▶ **WHAT YOU NEED TO DO**
Recast the data as a numbered list, starting at the line that contains "Spec: line order" and ending at the line that contains "-0.007430, -0.032696, 0.553051]]", and leave out any blank lines.
Segment Start: GIVEN DATA
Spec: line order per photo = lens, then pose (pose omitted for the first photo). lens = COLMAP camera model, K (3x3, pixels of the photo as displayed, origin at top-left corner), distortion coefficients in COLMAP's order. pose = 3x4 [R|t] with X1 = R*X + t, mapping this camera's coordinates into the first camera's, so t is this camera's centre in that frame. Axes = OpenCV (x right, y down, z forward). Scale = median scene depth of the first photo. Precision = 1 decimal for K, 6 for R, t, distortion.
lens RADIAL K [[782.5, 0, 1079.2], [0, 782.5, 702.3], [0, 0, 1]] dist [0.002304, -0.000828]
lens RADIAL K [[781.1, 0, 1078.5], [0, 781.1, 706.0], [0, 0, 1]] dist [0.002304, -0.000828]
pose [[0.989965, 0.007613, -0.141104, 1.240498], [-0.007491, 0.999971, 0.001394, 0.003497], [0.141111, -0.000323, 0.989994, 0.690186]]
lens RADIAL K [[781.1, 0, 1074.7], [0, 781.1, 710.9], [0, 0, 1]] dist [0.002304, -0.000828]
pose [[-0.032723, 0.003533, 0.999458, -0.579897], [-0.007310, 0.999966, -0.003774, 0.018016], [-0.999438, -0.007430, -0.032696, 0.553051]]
Segment End: GIVEN DATA
Segment Start: GIVEN DATA
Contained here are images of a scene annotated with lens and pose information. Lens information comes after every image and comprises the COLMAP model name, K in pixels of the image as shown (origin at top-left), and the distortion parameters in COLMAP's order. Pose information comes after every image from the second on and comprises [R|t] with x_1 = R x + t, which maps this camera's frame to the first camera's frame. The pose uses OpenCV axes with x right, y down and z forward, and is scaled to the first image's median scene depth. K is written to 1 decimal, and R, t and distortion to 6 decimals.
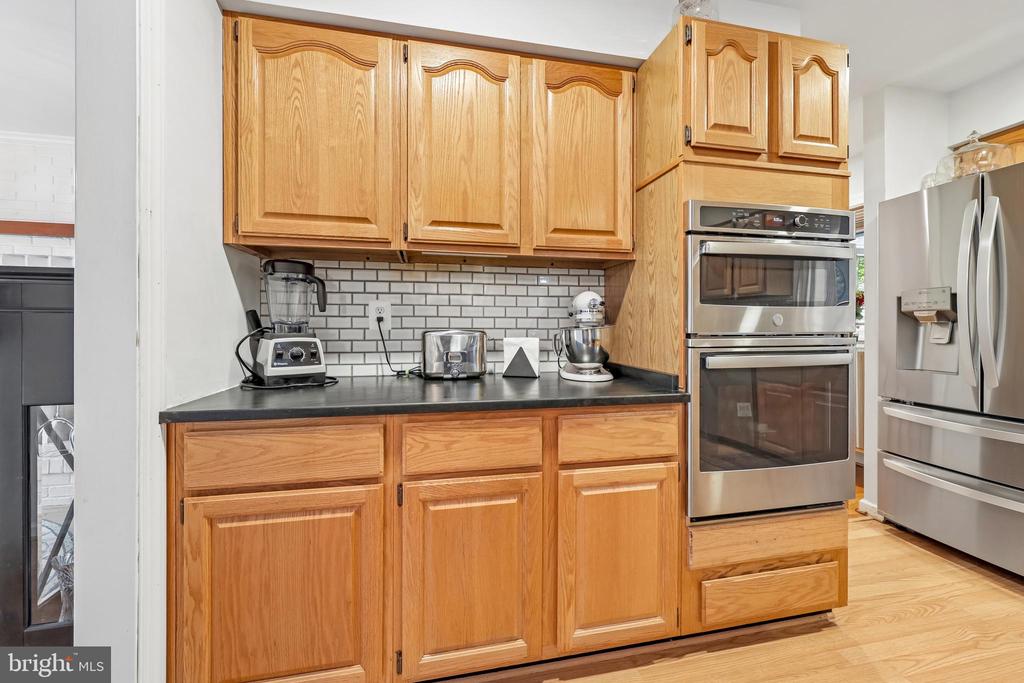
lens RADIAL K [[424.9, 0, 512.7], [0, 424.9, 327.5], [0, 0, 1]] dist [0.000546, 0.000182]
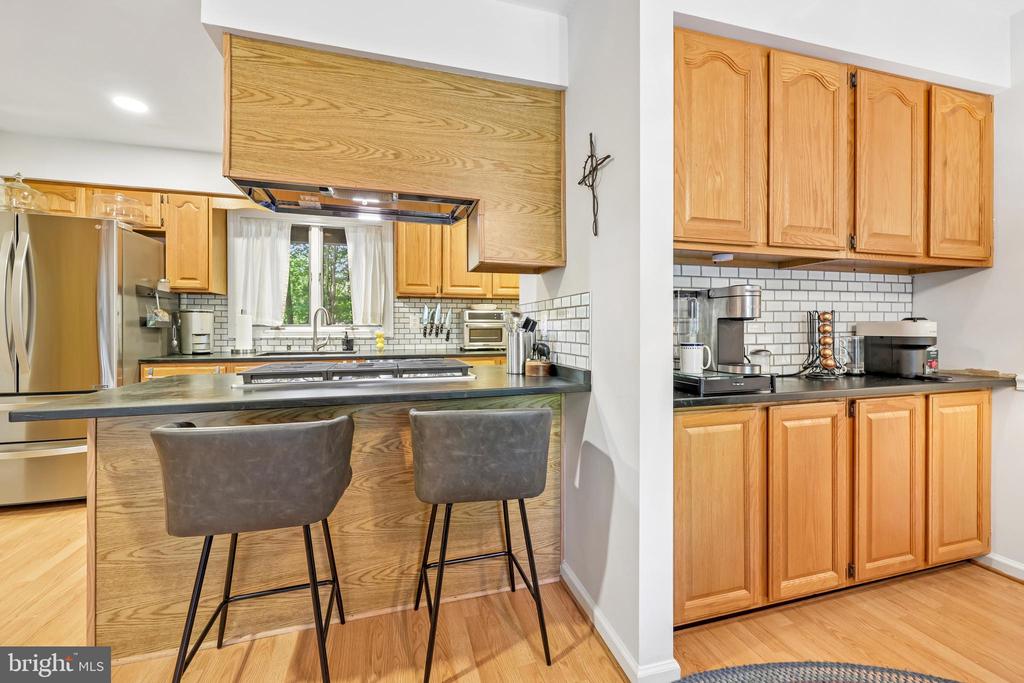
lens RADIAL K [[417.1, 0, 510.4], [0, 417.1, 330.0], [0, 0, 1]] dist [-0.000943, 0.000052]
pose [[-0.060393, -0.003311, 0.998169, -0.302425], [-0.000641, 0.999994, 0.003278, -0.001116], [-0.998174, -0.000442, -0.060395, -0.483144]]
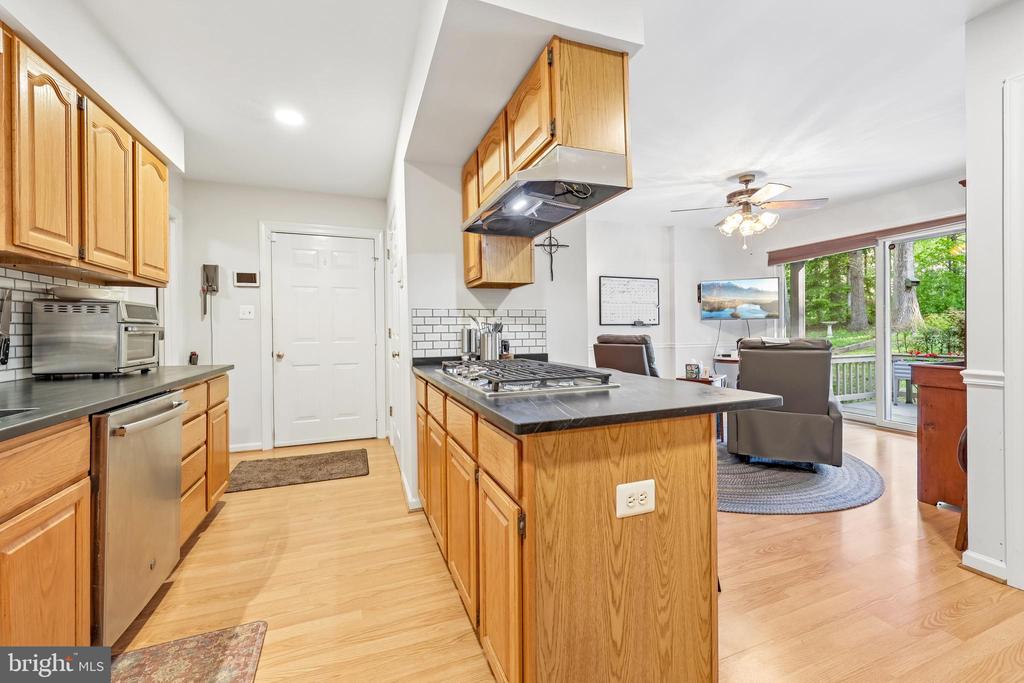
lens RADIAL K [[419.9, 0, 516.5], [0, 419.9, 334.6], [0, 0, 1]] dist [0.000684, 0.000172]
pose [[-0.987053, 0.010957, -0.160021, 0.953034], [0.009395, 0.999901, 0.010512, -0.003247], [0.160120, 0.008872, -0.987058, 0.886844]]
Segment End: GIVEN DATA
Segment Start: GIVEN DATA
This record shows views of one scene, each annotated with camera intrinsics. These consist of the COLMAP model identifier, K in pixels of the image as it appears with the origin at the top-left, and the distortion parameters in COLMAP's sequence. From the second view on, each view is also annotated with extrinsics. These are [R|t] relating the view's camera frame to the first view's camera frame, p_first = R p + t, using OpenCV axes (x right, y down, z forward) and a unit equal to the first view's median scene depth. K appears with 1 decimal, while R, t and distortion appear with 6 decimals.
Segment End: GIVEN DATA
▶ **OUTPUT OF THE EXERCISE**
1. Spec: line order per photo = lens, then pose (pose omitted for the first photo). lens = COLMAP camera model, K (3x3, pixels of the photo as displayed, origin at top-left corner), distortion coefficients in COLMAP's order. pose = 3x4 [R|t] with X1 = R*X + t, mapping this camera's coordinates into the first camera's, so t is this camera's centre in that frame. Axes = OpenCV (x right, y down, z forward). Scale = median scene depth of the first photo. Precision = 1 decimal for K, 6 for R, t, distortion.
2. lens RADIAL K [[782.5, 0, 1079.2], [0, 782.5, 702.3], [0, 0, 1]] dist [0.002304, -0.000828]
3. lens RADIAL K [[781.1, 0, 1078.5], [0, 781.1, 706.0], [0, 0, 1]] dist [0.002304, -0.000828]
4. pose [[0.989965, 0.007613, -0.141104, 1.240498], [-0.007491, 0.999971, 0.001394, 0.003497], [0.141111, -0.000323, 0.989994, 0.690186]]
5. lens RADIAL K [[781.1, 0, 1074.7], [0, 781.1, 710.9], [0, 0, 1]] dist [0.002304, -0.000828]
6. pose [[-0.032723, 0.003533, 0.999458, -0.579897], [-0.007310, 0.999966, -0.003774, 0.018016], [-0.999438, -0.007430, -0.032696, 0.553051]]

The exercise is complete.